This is accomplished by making the rotor, or a portion of the rotor, of an electrically conductive material. A magnet means is provided which can be made to produce a magnetic flux field in which the rotor's electrically conductive material may rotate. An electrically conductive material rotating in a field of magnetic flux will have edge currents induced in the electrically conductive material. The flux density of the magnetic field can be made large enough to cause a braking effect on the rotating electrically conductive material through these eddy currents. The magnet means of the present invention is sized to be capable of causing such a braking effect in the rotating rotor. When the centrifuge is running and no braking effect is desired, the magnetic flux field is removed to a point where no braking effect will be created. This can be accomplished by physically moving the magnet means or, if an electromagnet is used, by removing power from the magnet. When braking is desired, the magnet means is physically moved, or alternatively the power is connected with an electromagnet, where the magnetic flux field will cause the desired braking effect.

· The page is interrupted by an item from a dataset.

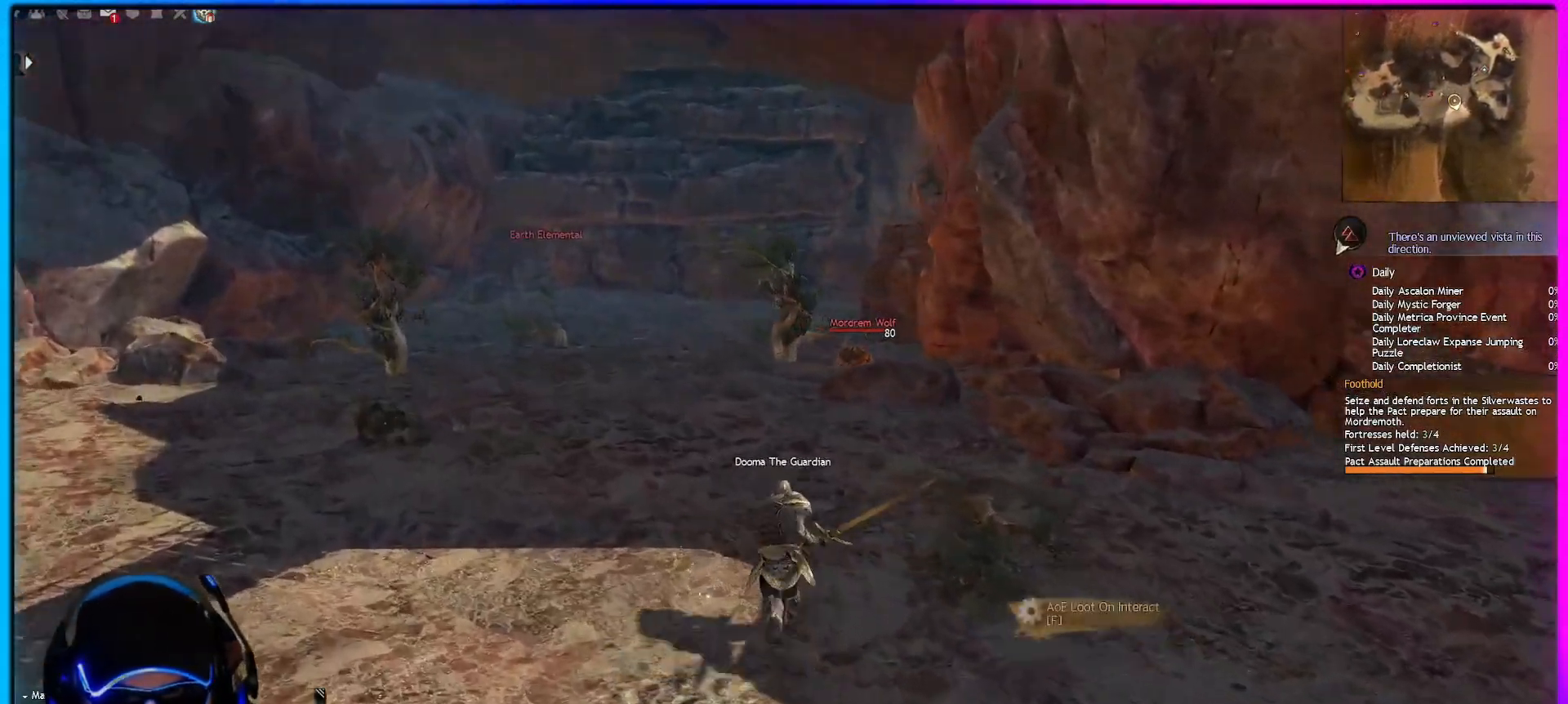
{"keys": ["a"], "mouse": ["right"], "mouse_move": "still", "events": [[183, "5", "down"], [183, "a", "down"], [183, "tab", "up"], [233, "5", "up"], [417, "w", "up"]]}
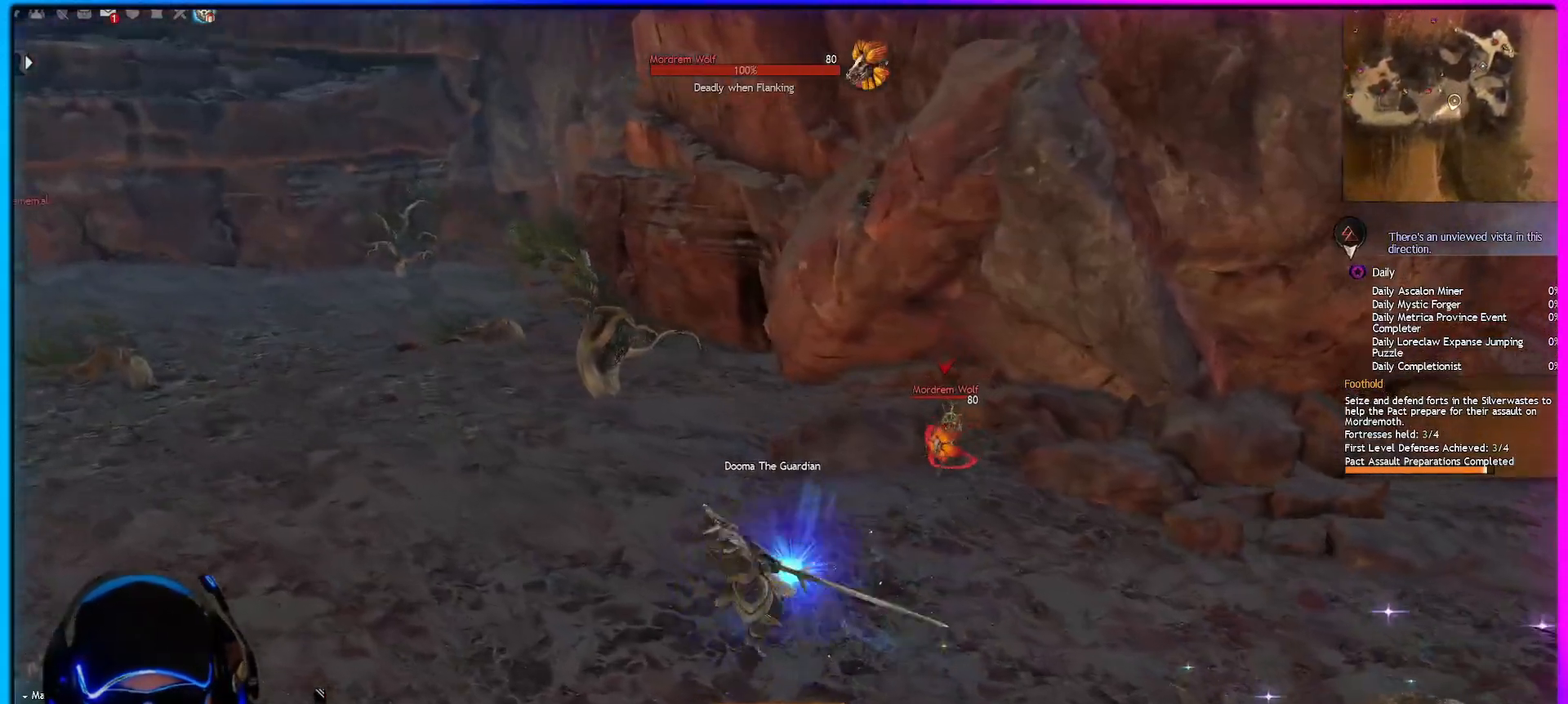
{"keys": ["a"], "mouse": ["right"], "mouse_move": "still", "events": [[50, "5", "down"], [150, "5", "up"], [250, "5", "down"], [333, "5", "up"], [383, "5", "down"], [483, "5", "up"]]}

FIG. 1 is a sectional elevation view through an air driven centrifuge employing the preferred embodiment of the present invention.
FIG. 2 is an expanded view of the present invention as embodied in the centrifuge of FIG. 1.
FIG. 3 is a sectional elevation view of an alternate embodiment of the present invention.
FIG. 4 is a sectional elevation view of another embodiment of the present invention employing an electromagnet.
Referring to FIG. 1 and FIG. 2, a centrifuge assembly 10 employing a preferred embodiment of the present invention is disclosed. Centrifuge assembly 10 comprises a base 12, supported in an outer housing 13, and a lid 14. With lid 14 in its closed position on base 12 as shown, a rotor chamber 16 is formed having a rotor seat 18 in the bottom thereof. A rotor 20 is designed to fit within rotor chamber 16 as shown. The rotor 20 has a plurality of turbine flutes 22 formed on the under side thereof. The rotor seat 18 includes driving air jet means 24 for impinging pressurized driving air streams 26 against the turbine flutes 22 of the rotor 20 for supporting and spinning the rotor 20 on an air cushion above the rotor seat 18. Support air jet means 28 are also provided in the rotor seat 18. They direct a supporting air stream 30 under pressure against the under side of the rotor 20 for supporting the rotor 20. A support pad or stator 32 is provided in rotor seat 18 for supporting rotor 20 when it is at rest.
The braking apparatus is, in its preferred embodiment as set forth in FIGS. 1 and 2, located in the lid 14. Lid 14 contains a magnet chamber 34 covered by removable cap 36. A nonmagnetic carrier 38 is disposed within the magnet chamber 34. Nonmagnetic carrier 38 is movable vertically within magnet chamber 34, being guided by the inner walls of chamber 34 and guide post 39. Additionally, it is biased adjacent the bottom of magnetic chamber 34 by spring means 40, and has a magnet or a plurality of magnets 42 attached thereto. An energizing air passage 44 communicates with the under side of nonmagnetic carrier 38, as shown, and is attached to a supply of pressurized air through valve means 46. Removable cap 36 contains an air escape passage 48 fitted with O-ring seals 50 as shown.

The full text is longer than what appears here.